As goats are always moving when eating outside, the artist asked my grand-mother Rose to hold her while he made his sketches.
In the framework of the international climate conference (COP 21) that took place last December in Paris, six tapestries of Dom Robert were presented in Notre-Dame cathedral, as an "Ode to Creation". Poupée was part of the show.
In this picture dated 1969, Poupée can be seen leading the flock. Dom Robert decided to paint its ears in white while their true colour was black like a small devil.
And during these weeks spent in the beautiful cathedral, when the tourists had deserted the place at night, I believe that the soul of my grand-mother with Poupée went dreaming with Esmeralda and her goat Djali who have been living there for centuries.

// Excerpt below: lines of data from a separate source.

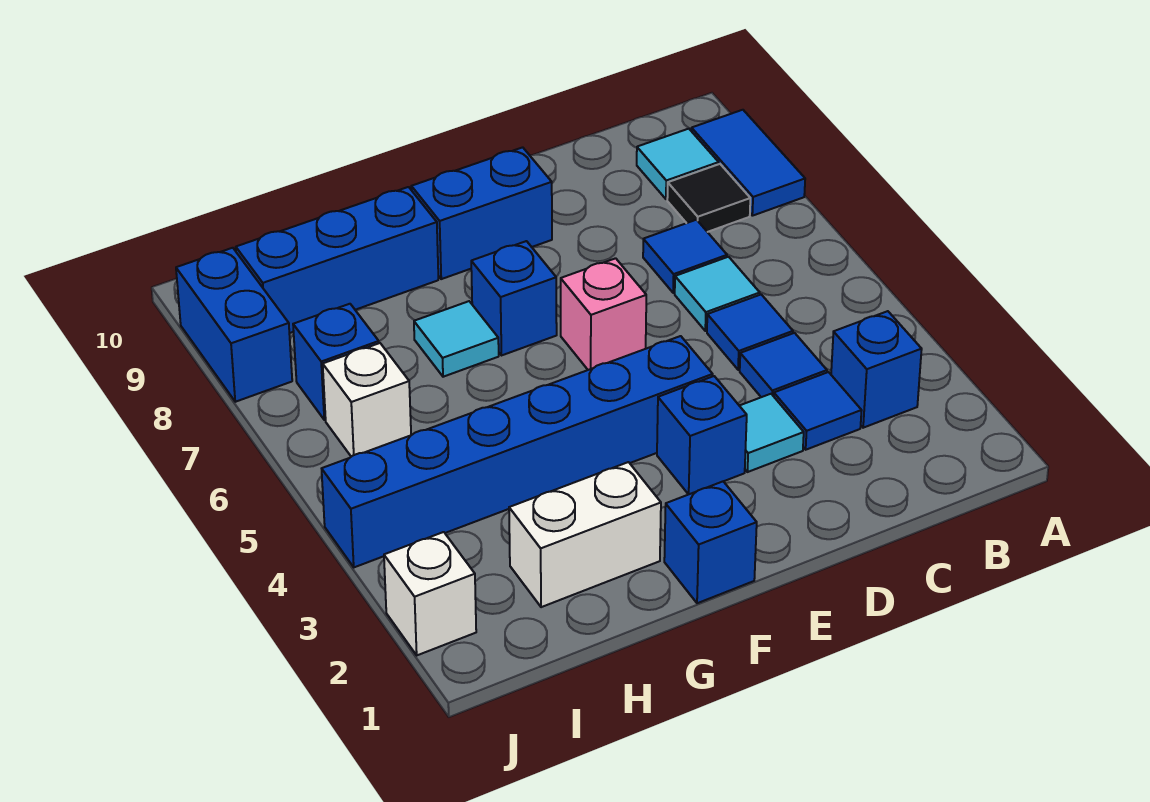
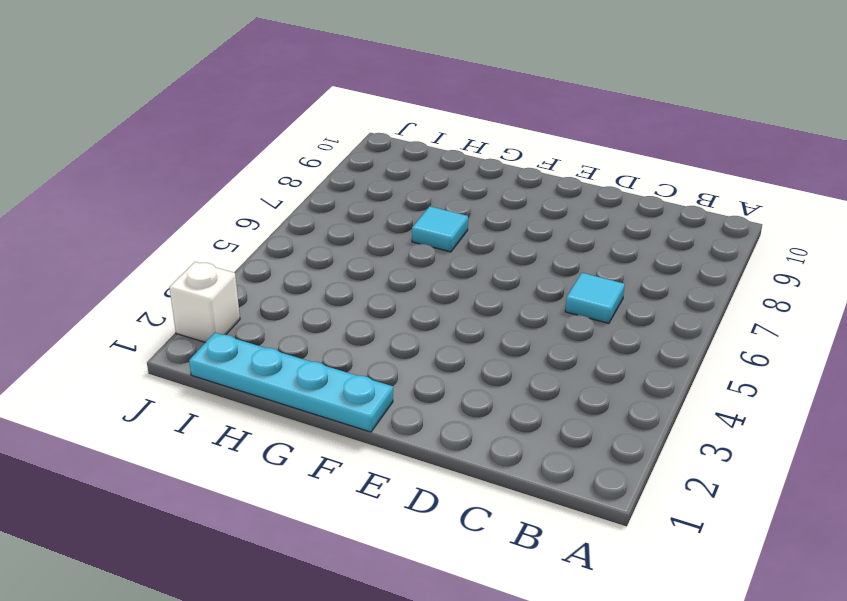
cyan 1x4 plate [189,333,393,432] -> blue 1x1 brick [664,481,757,603]
none -> blue 1x2 tile [691,110,805,216]
none -> blue 1x1 brick [831,311,922,428]
none -> black 1x1 tile [667,164,750,232]

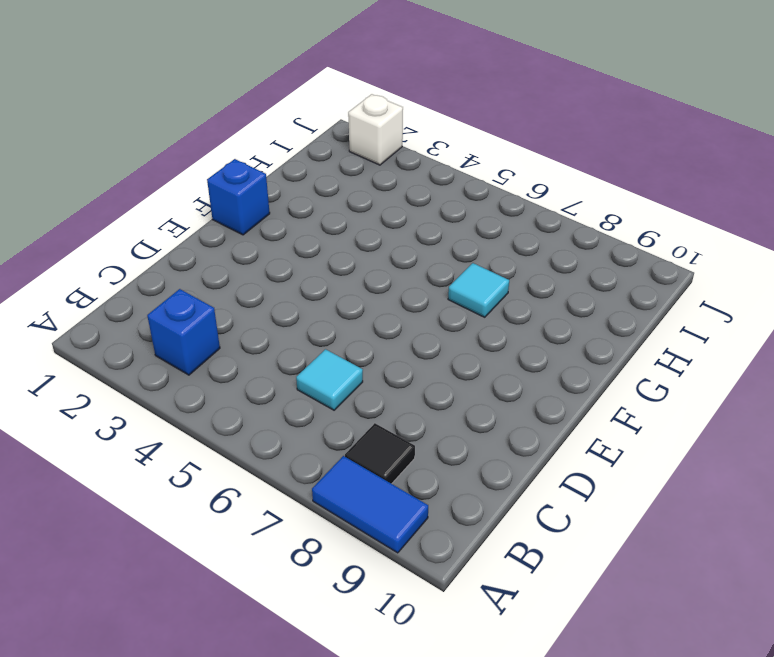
none -> cyan 1x1 tile [637,129,719,199]
none -> blue 1x1 tile [774,372,862,450]
none -> blue 1x1 tile [740,333,827,397]

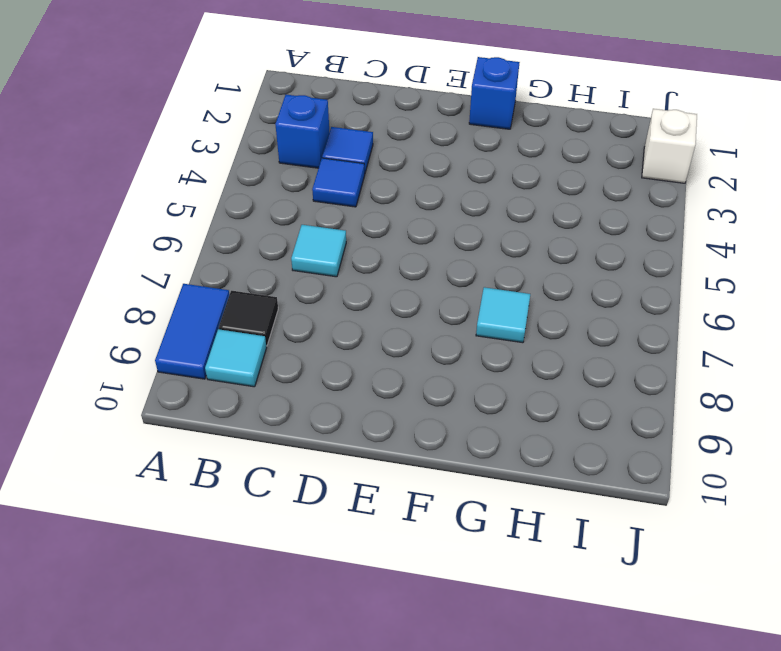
none -> blue 1x1 tile [707,295,793,370]
none -> blue 1x1 tile [643,220,727,293]
none -> cyan 1x1 tile [740,394,804,472]

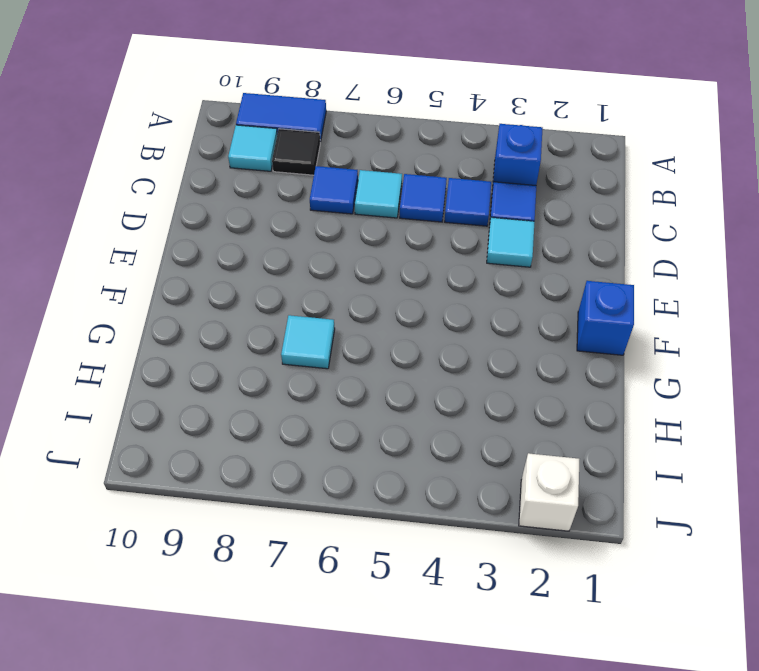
none -> blue 1x1 brick [657,376,747,494]
none -> blue 1x6 brick [322,336,713,567]
none -> pink 1x1 brick [561,258,646,370]

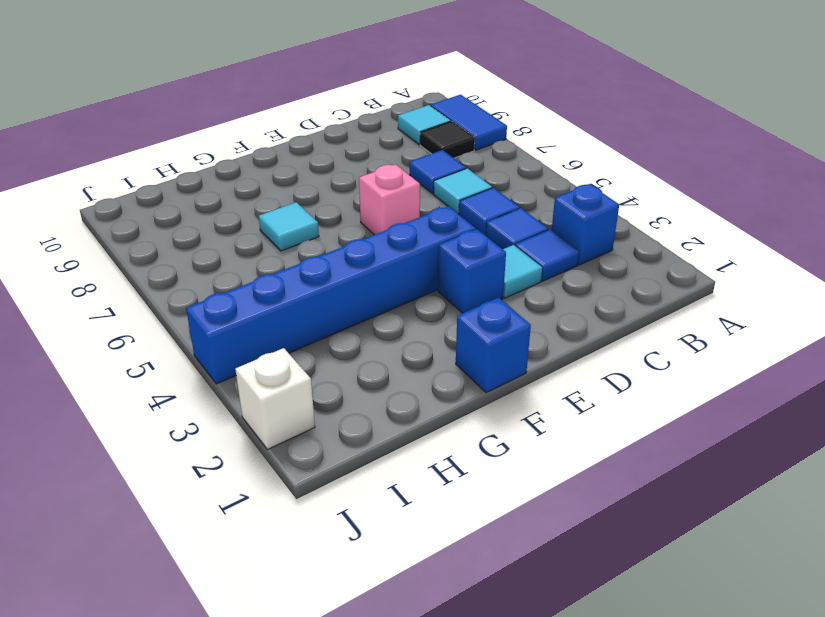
none -> blue 1x2 brick [411,147,552,279]
none -> blue 1x1 brick [471,241,557,356]
none -> white 1x2 brick [509,462,661,607]

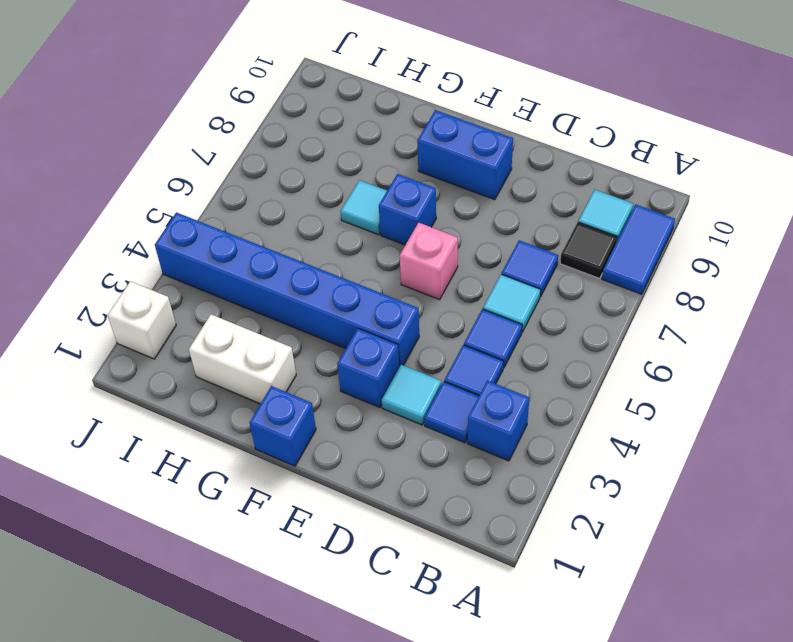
none -> blue 1x3 brick [236,187,438,333]
none -> white 1x1 brick [323,343,411,457]
none -> blue 1x1 brick [293,304,379,420]

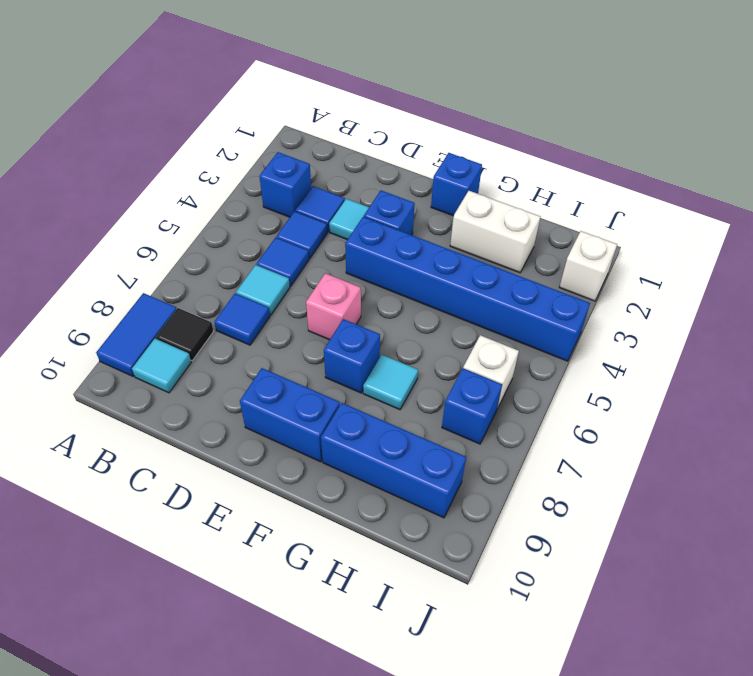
none -> blue 1x2 brick [176,248,292,402]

“The girl at length paused, panting with her exertions, and the people applauded with enthusiasm. " Djali !" said the Bohemian, and up started a pretty little white goat, a nimble, lively, glossy creature, with gilt horns, gilt hoofs, and a gilt collar, which Gringoire had not yet perceived, and which had, till then, been lying at the corner of the carpet watching her mistress dance.”